Los maestros más veteranos los miraban con recelo.
Mediaba la década de los ochenta. La informática estaba en pañales y los que debíamos de empezar a utilizarla en pelotas. Comenzamos a familiarizarnos con términos desconocidos hasta entonces: sistema operativo, gigas, pixeles…
Organizaban cursos para formar, con premura y falta de criterios claros. Yo asistí a uno en el antiguo CEIRE (Círculos de Estudios e Intercambios para la Renovación Educativa) de Berlanga. Teníamos que aprender a programar. La ignorancia propia de los novatos, unida a un escaso material y a lo enrevesado del contenido terminaron por desanimar a muchos. No era esa nuestra función ser programadores.
Convocaron proyectos, como el Atenea, restringido a los centros que presentaran solicitud y compromiso de aplicarlo.
Llegó después la expansión con mejoras funcionales. Entonces sí que las ciencias adelantaban que era una barbaridad. Se dotó a las aulas de ordenadores, pizarras digitales, impresoras…
Pero es momento ya de hacer balance, sin negar el indudable adelanto que han supuesto y las ventajas que conllevan las nuevas tecnologías.
Suecia va a revisar y a corregir ciertos aspectos en su utilización. No hay una correspondencia entre su uso y una mejora de los resultados académicos.
Un estudio realizado por la OCDE, ‘Estudiantes, ordenadores y aprendizaje’, pone de manifiesto sus peligros y desviaciones.
Han marginado la escritura a mano, empobrecido el vocabulario, devaluado la reflexión y profundidad en los trabajos, dispersado la atención y la concentración…
Nos señalaron un objetivo y nuestra mirada quedó trabada en el medio que lo facilitaba. Nos deslumbraron las pantallas.

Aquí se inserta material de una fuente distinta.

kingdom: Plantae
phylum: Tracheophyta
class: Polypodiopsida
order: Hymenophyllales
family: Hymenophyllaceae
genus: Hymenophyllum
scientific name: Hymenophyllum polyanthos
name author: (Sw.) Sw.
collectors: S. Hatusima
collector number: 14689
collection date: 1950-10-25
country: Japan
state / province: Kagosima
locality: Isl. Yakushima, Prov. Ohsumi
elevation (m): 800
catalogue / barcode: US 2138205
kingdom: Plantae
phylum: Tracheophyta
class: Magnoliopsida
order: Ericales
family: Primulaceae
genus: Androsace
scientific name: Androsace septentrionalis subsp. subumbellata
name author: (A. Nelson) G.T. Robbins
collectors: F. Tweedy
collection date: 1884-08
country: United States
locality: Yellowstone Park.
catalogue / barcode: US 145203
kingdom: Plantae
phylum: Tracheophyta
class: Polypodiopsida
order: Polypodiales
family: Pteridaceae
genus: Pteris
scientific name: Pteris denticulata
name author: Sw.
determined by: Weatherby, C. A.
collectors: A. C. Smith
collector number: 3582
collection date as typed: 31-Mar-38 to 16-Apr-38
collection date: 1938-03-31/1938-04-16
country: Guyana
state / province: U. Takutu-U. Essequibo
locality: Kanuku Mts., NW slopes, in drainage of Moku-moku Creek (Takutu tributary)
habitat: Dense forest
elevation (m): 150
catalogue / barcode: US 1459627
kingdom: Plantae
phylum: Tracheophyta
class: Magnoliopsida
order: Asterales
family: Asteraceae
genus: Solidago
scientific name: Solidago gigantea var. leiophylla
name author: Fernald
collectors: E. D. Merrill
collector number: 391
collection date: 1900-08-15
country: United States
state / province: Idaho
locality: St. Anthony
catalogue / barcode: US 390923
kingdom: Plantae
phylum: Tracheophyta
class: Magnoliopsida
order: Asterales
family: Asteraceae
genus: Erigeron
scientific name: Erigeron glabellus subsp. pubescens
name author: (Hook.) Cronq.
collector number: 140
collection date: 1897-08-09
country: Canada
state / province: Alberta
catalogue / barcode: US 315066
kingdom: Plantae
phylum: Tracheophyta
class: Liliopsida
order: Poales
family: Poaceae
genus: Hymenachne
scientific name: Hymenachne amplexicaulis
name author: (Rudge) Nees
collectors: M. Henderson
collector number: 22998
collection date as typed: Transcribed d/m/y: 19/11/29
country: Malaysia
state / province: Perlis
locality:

Hay que dosificar y racionalizar su uso. Abogan por utilizar más el papel, los apuntes a mano, la elaboración personal de los trabajos. Menos pasividad y rincones para vagos.
Los entendidos consideran que en las primeras etapas de la enseñanza, que son fundamentales para asentar las bases sobre la que se construirá el edificio de la formación posterior, no debe generalizarse su uso.
Aunque lo de la letra con sangre entra está, afortunadamente desterrado, aprender precisa un poco más de implicación, de concentración y esfuerzo.
Hay un camino que va de los sentidos al cerebro, de lo concreto a lo abstracto, que es preferible recorrerlo con actividades más elaboradas por nosotros, más personales.
En expresión escrita, la caligrafía, los dictados, las redacciones y los comentarios de textos adaptados a la edad, así como en expresión oral las exposiciones coherentes y razonadas, constituyen el armazón de una buena formación académica.
De aquel maestro que describió Antonio Machado con un libro en la mano mientras los colegiales recitaban “mil veces ciento cien mil, mil veces mil, un millón”, un fósil de ámbar conservado en la carcomida estantería de los recuerdos, quizás haya que rescatar algo que no cambia con las modas.